Provided text
New York Jewish Federation Executive, Veteran of IDF Cyber-War Unit 8200

Unit 8200 networking reunion including corporate sponsors

Israel’s notorious cyberwar Unit 8200, a SIGINT branch of the IDF comparable to our NSA, maintains networks of alumni in Israel and the Diaspora, including in New York.  Not only do the Unit veterans produce some of the most ambitious cyber-startups in Israel (some of which, like Payoneer, are exploited in Israel’s cyber-war activities), it also apparently serves as a recruitment venue for the Mossad and Shin Bet.

The New York branch holds regular networking sessions that boast corporate and government sponsors as featured in this screenshot (Qualcomm, Rafael, SanDisk, Verint and Intel).  You’ll note among the sponsors are the “Prime Minister’s office.”  This is a euphemism for the intelligence services (Shin Bet and Mossad), since these agencies, their budget and supervision fall under the PMO.  In other words, not only entrepreneurs, but spies see such meetings as excellent recruitment venues.

A confidential source has told me that Uri Leventer-Roberts, the Israel director of the UJA Federation of New York, who’s responsible for spending $30-million in Israel from New York donors, is a veteran of Unit 8200 (you won’t find that in his bio!).  Leventer-Roberts headed a Unit 8200 networking alumni group in New York for several years when he lived there.  He held annual networking sessions there and in Israel.  One event invitation read:

April 24 2013, Hangar 11, Port of Tel Aviv

The Unit 8200 Veterans Association invites you to the fifth annual event to meet old friends, to renew ties, and to seek business opportunities at this holiday veterans reunion.

Uri Leventer-Roberts, Unit 8200 cyber-war veteran and UJA Federation executive

He continues such efforts from his new perch where he holds the interests of Israel’s cyber-intelligence dear to his heart.  Only in Israel, would it be considered de rigeur, even an honor, to have a philanthropic initiative directed by a military veteran trained to wreak havoc on the cyber-infrastructures of foreign nations.

Before he entered communal service, but after he left military service, Leventer-Roberts was an editor at both Haaretz and Channel 10 news.  That too fits a profile of intelligence veterans who take care of the interests of their former bosses in their new media roles.  He also earned an MA in public policy from Harvard’s Kennedy School.  Do you include such service in your CV when you apply for grad school??

Leventer-Roberts writes here about his goals:

…In the long run…I hope to continue to be a cord that connects different groups whether within Israel or between Israel and abroad–serving and improving Israeli society.

Material supplied

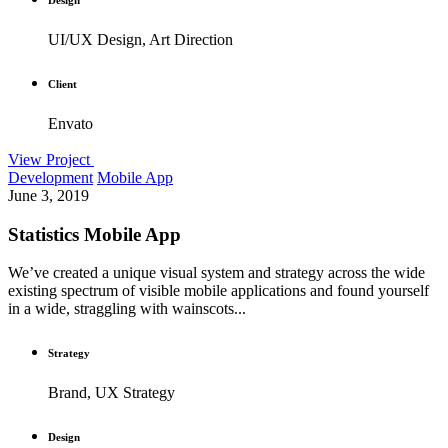
UI/UX Design, Art Direction
Client
Envato
View Project
Development
Mobile App
June 3, 2019
Statistics Mobile App
We’ve created a unique visual system and strategy across the wide
existing spectrum of visible mobile applications and found yourself
in a wide, straggling with wainscots...
Strategy
Brand, UX Strategy
Design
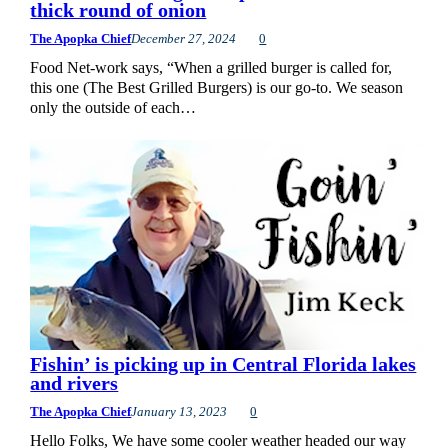
thick round of onion
The Apopka Chief
December 27, 2024
0
Food Net-work says, “When a grilled burger is called for,
this one (The Best Grilled Burgers) is our go-to. We season
only the outside of each…
Fishin’ is picking up in Central Florida lakes
and rivers
The Apopka Chief
January 13, 2023
0
Hello Folks, We have some cooler weather headed our way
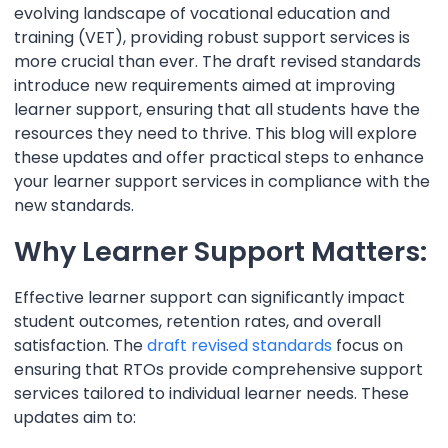
evolving landscape of vocational education and
training (VET), providing robust support services is
more crucial than ever. The draft revised standards
introduce new requirements aimed at improving
learner support, ensuring that all students have the
resources they need to thrive. This blog will explore
these updates and offer practical steps to enhance
your learner support services in compliance with the
new standards.
Why Learner Support Matters:
Effective learner support can significantly impact
student outcomes, retention rates, and overall
satisfaction. The
draft revised standards
focus on
ensuring that RTOs provide comprehensive support
services tailored to individual learner needs. These
updates aim to:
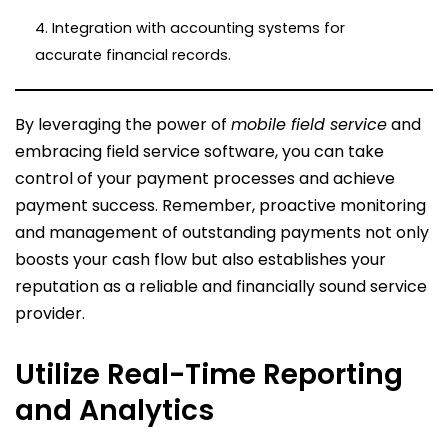
4. Integration with accounting systems for
accurate financial records.
By leveraging the power of
mobile field service
and
embracing field service software, you can take
control of your payment processes and achieve
payment success. Remember, proactive monitoring
and management of outstanding payments not only
boosts your cash flow but also establishes your
reputation as a reliable and financially sound service
provider.
Utilize Real-Time Reporting
and Analytics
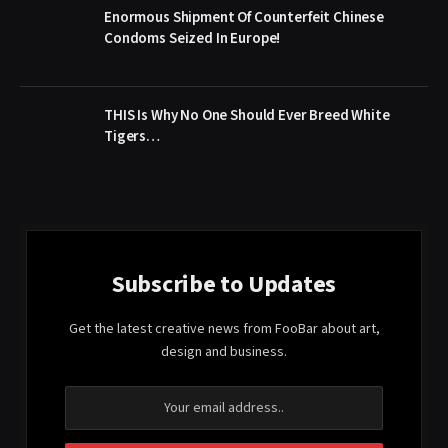
Enormous Shipment Of Counterfeit Chinese
Condoms Seized In Europe!
THIS Is Why No One Should Ever Breed White
Tigers…
Subscribe to Updates
Get the latest creative news from FooBar about art,
design and business.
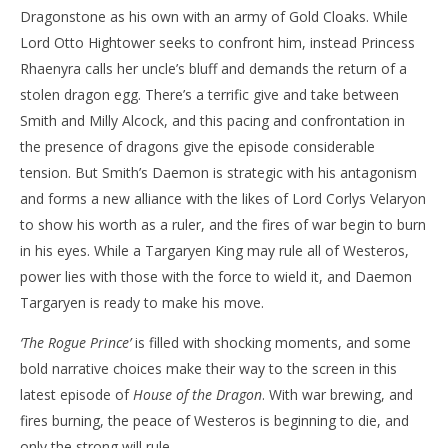
Dragonstone as his own with an army of Gold Cloaks. While
Lord Otto Hightower seeks to confront him, instead Princess
Rhaenyra calls her uncle’s bluff and demands the return of a
stolen dragon egg. There’s a terrific give and take between
Smith and Milly Alcock, and this pacing and confrontation in
the presence of dragons give the episode considerable
tension. But Smith’s Daemon is strategic with his antagonism
and forms a new alliance with the likes of Lord Corlys Velaryon
to show his worth as a ruler, and the fires of war begin to burn
in his eyes. While a Targaryen King may rule all of Westeros,
power lies with those with the force to wield it, and Daemon
Targaryen is ready to make his move.
‘The Rogue Prince’
is filled with shocking moments, and some
bold narrative choices make their way to the screen in this
latest episode of
House of the Dragon
. With war brewing, and
fires burning, the peace of Westeros is beginning to die, and
only the strong will rule.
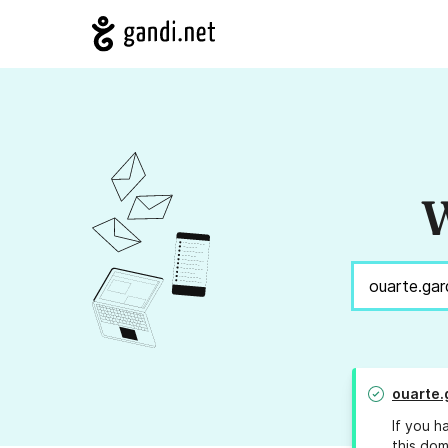
W
ouarte.
If you h
this dom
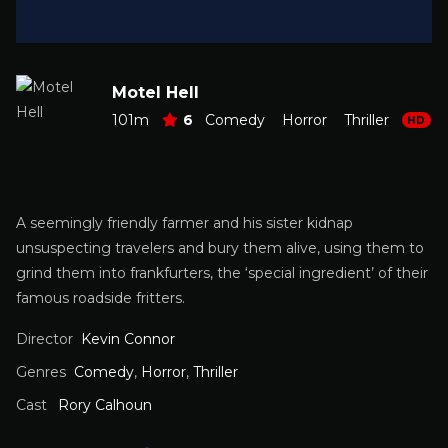
Motel Hell
101m
6
Comedy
Horror
Thriller
HD
A seemingly friendly farmer and his sister kidnap
unsuspecting travelers and bury them alive, using them to
grind them into frankfurters, the ‘special ingredient’ of their
famous roadside fritters.
Director
Kevin Connor
Genres
Comedy
,
Horror
,
Thriller
Cast
Rory Calhoun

Work order 1
According to the Unit 8200 article, where was the fifth annual event of the Unit 8200 Veterans Association held?
Work order 2
Copy the stretch of the rows from the line containing "Dragonstone as his" through the end of the rows, leaving out the pictures.
The Unit 8200 article and the rows are separate material with no link between them.

Exercise solution 1
Hangar 11, Port of Tel Aviv.

Exercise solution 2
Dragonstone as his own with an army of Gold Cloaks. While
Lord Otto Hightower seeks to confront him, instead Princess
Rhaenyra calls her uncle’s bluff and demands the return of a
stolen dragon egg. There’s a terrific give and take between
Smith and Milly Alcock, and this pacing and confrontation in
the presence of dragons give the episode considerable
tension. But Smith’s Daemon is strategic with his antagonism
and forms a new alliance with the likes of Lord Corlys Velaryon
to show his worth as a ruler, and the fires of war begin to burn
in his eyes. While a Targaryen King may rule all of Westeros,
power lies with those with the force to wield it, and Daemon
Targaryen is ready to make his move.
‘The Rogue Prince’
is filled with shocking moments, and some
bold narrative choices make their way to the screen in this
latest episode of
House of the Dragon
. With war brewing, and
fires burning, the peace of Westeros is beginning to die, and
only the strong will rule.
W
ouarte.
If you h
this dom
Motel Hell
101m
6
Comedy
Horror
Thriller
HD
A seemingly friendly farmer and his sister kidnap
unsuspecting travelers and bury them alive, using them to
grind them into frankfurters, the ‘special ingredient’ of their
famous roadside fritters.
Director
Kevin Connor
Genres
Comedy
,
Horror
,
Thriller
Cast
Rory Calhoun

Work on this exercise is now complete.